The decision for incorporating electronic beats came from the DJ’s at Nyege club night in Kampala who would jam along with the drummers which the band’s website describes as an interesting but only one-way conversation.

Set in the backdrop of an intimate 320 capacity venue like the Brickyard it felt like you were being treated to something quite special.

As an audience member you feel like you are in an endless dance and this is something that can be hard to achieve for commercial bands and singers.

The band shutting it down and turning it up on the stage

Nihiloxcia are pioneers of music style that is unheard of in the UK and really took us to their roots when they played a couple songs of their self titled EP released in 2017.

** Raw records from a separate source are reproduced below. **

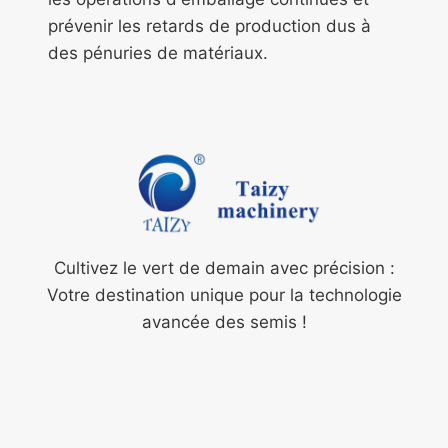
prévenir les retards de production dus à
des pénuries de matériaux.
Cultivez le vert de demain avec précision :
Votre destination unique pour la technologie
avancée des semis !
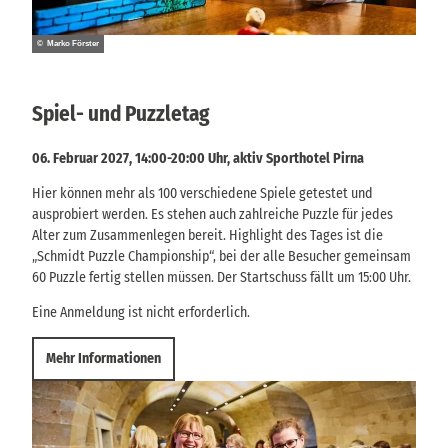
© Marko Förster
Spiel- und Puzzletag
06. Februar 2027, 14:00-20:00 Uhr, aktiv Sporthotel Pirna
Hier können mehr als 100 verschiedene Spiele getestet und
ausprobiert werden. Es stehen auch zahlreiche Puzzle für jedes
Alter zum Zusammenlegen bereit. Highlight des Tages ist die
„Schmidt Puzzle Championship“, bei der alle Besucher gemeinsam
60 Puzzle fertig stellen müssen. Der Startschuss fällt um 15:00 Uhr.
Eine Anmeldung ist nicht erforderlich.
Mehr Informationen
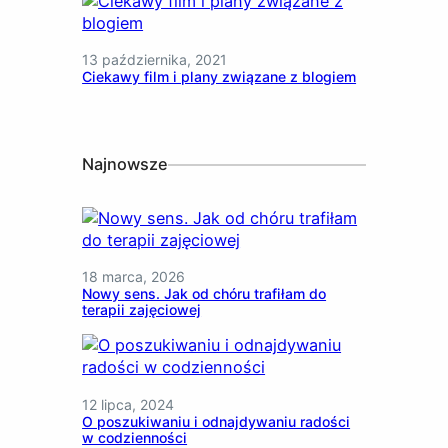
13 października, 2021
Ciekawy film i plany związane z blogiem
Najnowsze
18 marca, 2026
Nowy sens. Jak od chóru trafiłam do
terapii zajęciowej
12 lipca, 2024
O poszukiwaniu i odnajdywaniu radości
w codzienności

The EP transports you to their rich heritage and descends you deep into a world that is unknown to you yet you cannot help but find gratification from.

Tracks like ‘Endongo’ have a level of suspense that is more likely found in film scores than typical musical drumming.

I can honestly say with over ten years experience of going to gigs and having a hugely diverse music taste that I have never seen anything like Nihiloxcia before.

It’s raw, it’s moving and it’s what can happen when two art forms, the ancient Ugandan Drumming and use of electronic instruments meet together and make something truly unheard of.

A traditional western drum kit is used in unison with the Ugandan drumming

They are continuing their tour with other UK dates and some European ones if you want to see them for yourselves.